Et si c'est la reprise qui se prépare, l'ensemble de notre équipement taekwondo est disponible, des ceintures aux protections de combat.
Questions fréquentes
Qu'est-ce que le poomsae en taekwondo ?
C'est un enchaînement codifié de techniques exécuté seul, face à des adversaires imaginaires, sur un tracé au sol précis. C'est l'équivalent coréen du kata japonais, et il sert de base aux passages de grade.
Quand ont lieu les championnats du monde de poomsae 2026 ?
Du 16 au 20 septembre 2026 à Chuncheon, en Corée du Sud, à l'Air Dome de Songam Sports Town. 1 411 athlètes de 83 pays sont engagés, un record, pour quarante-deux titres mis en jeu.
Quelle différence entre poomsae reconnu et freestyle ?
Le poomsae reconnu reprend les formes officielles imposées et se juge sur la précision et la présentation. Le freestyle laisse l'athlète composer son enchaînement sur une musique, avec acrobaties et coups de pied sautés, et valorise la difficulté technique et la créativité.
Faut-il un dobok différent pour le poomsae ?

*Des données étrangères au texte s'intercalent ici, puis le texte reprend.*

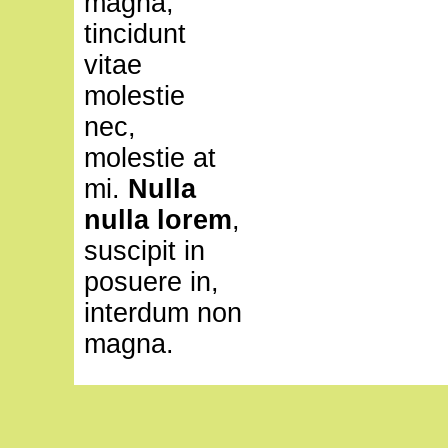
magna,
tincidunt
vitae
molestie
nec,
molestie at
mi.
Nulla
nulla lorem
,
suscipit in
posuere in,
interdum non
magna.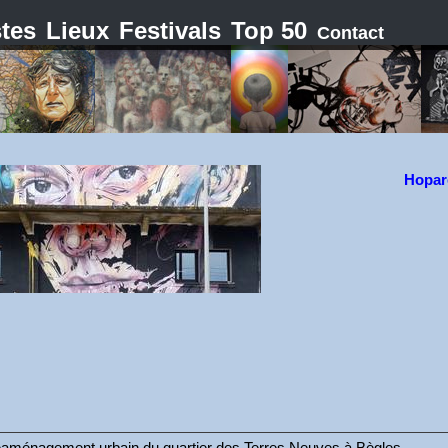
stes
Lieux
Festivals
Top 50
Contact
Hopar
 réaménagement urbain du quartier des Terres Neuves à Bègles,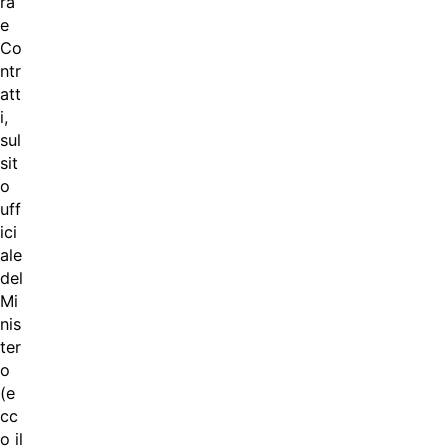
ra
e
Co
ntr
att
i,
sul
sit
o
uff
ici
ale
del
Mi
nis
ter
o
(e
cc
o il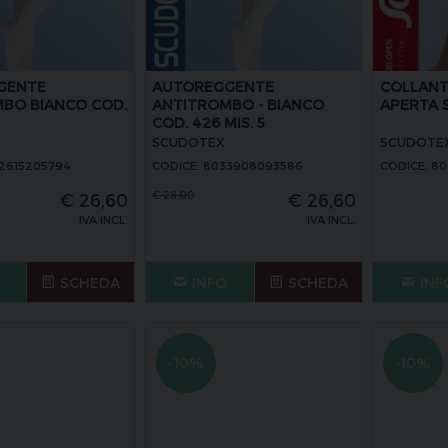
GENTE
AUTOREGGENTE
COLLANT
BO BIANCO COD.
ANTITROMBO - BIANCO
APERTA S
COD. 426 MIS. 5
SCUDOTEX
SCUDOTE
32615205794
CODICE: 8033908093586
CODICE: 80
€
28,00
€
26,60
€
26,60
IVA INCL.
IVA INCL.
SCHEDA
INFO
SCHEDA
INF
-10%
-10%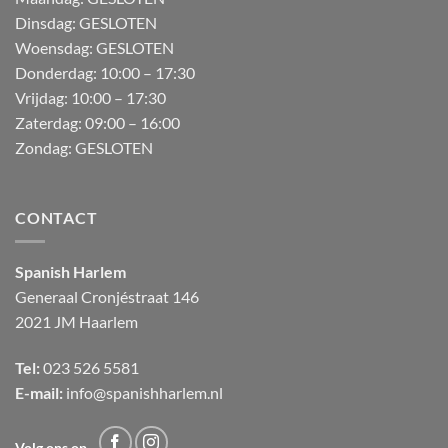
Dinsdag: GESLOTEN
Woensdag: GESLOTEN
Donderdag:
10:00 – 17:30
Vrijdag:
10:00 – 17:30
Zaterdag:
09:00 – 16:00
Zondag:
GESLOTEN
CONTACT
Spanish Harlem
Generaal Cronjéstraat
146
2021 JM Haarlem
Tel:
023 526 5581
E-mail:
info@spanishharlem.nl
Volg ons op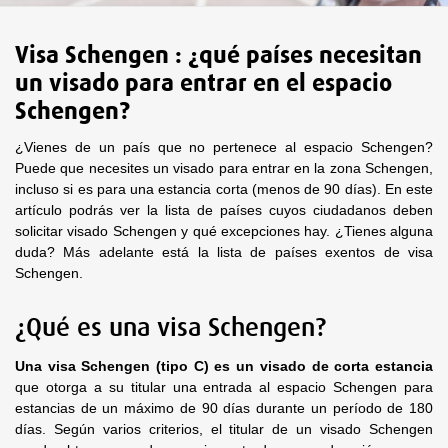
Visa Schengen : ¿qué países necesitan
un visado para entrar en el espacio
Schengen?
¿Vienes de un país que no pertenece al espacio Schengen?
Puede que necesites un visado para entrar en la zona Schengen,
incluso si es para una estancia corta (menos de 90 días). En este
artículo podrás ver la lista de países cuyos ciudadanos deben
solicitar visado Schengen y qué excepciones hay. ¿Tienes alguna
duda? Más adelante está la lista de países exentos de visa
Schengen.
¿Qué es una visa Schengen?
Una visa Schengen (tipo C) es un visado de corta estancia
que otorga a su titular una entrada al espacio Schengen para
estancias de un máximo de 90 días durante un período de 180
días. Según varios criterios, el titular de un visado Schengen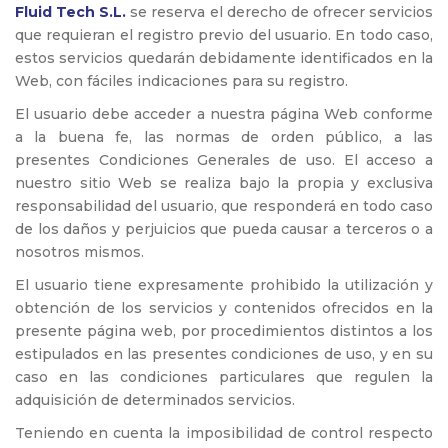
Fluid Tech S.L.
se reserva el derecho de ofrecer servicios
que requieran el registro previo del usuario. En todo caso,
estos servicios quedarán debidamente identificados en la
Web, con fáciles indicaciones para su registro.
El usuario debe acceder a nuestra página Web conforme
a la buena fe, las normas de orden público, a las
presentes Condiciones Generales de uso. El acceso a
nuestro sitio Web se realiza bajo la propia y exclusiva
responsabilidad del usuario, que responderá en todo caso
de los daños y perjuicios que pueda causar a terceros o a
nosotros mismos.
El usuario tiene expresamente prohibido la utilización y
obtención de los servicios y contenidos ofrecidos en la
presente página web, por procedimientos distintos a los
estipulados en las presentes condiciones de uso, y en su
caso en las condiciones particulares que regulen la
adquisición de determinados servicios.
Teniendo en cuenta la imposibilidad de control respecto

En compétition, oui. Le dobok de poomsae a une coupe plus structurée et un col en V dont la couleur dépend de la catégorie d'âge et du grade, alors que le dobok de combat est coupé large et léger. Pour l'entraînement en club, un dobok polyvalent convient.
Le poomsae est-il une discipline olympique ?
Non. Seul le kyorugi, le combat, figure au programme olympique. Le poomsae a en revanche ses propres championnats du monde et son circuit international.
À partir de quel âge peut-on pratiquer le poomsae ?
Dès le début de la pratique, puisque chaque grade a son poomsae de référence. En compétition, les catégories sont réparties par tranches d'âge, des cadets jusqu'aux vétérans.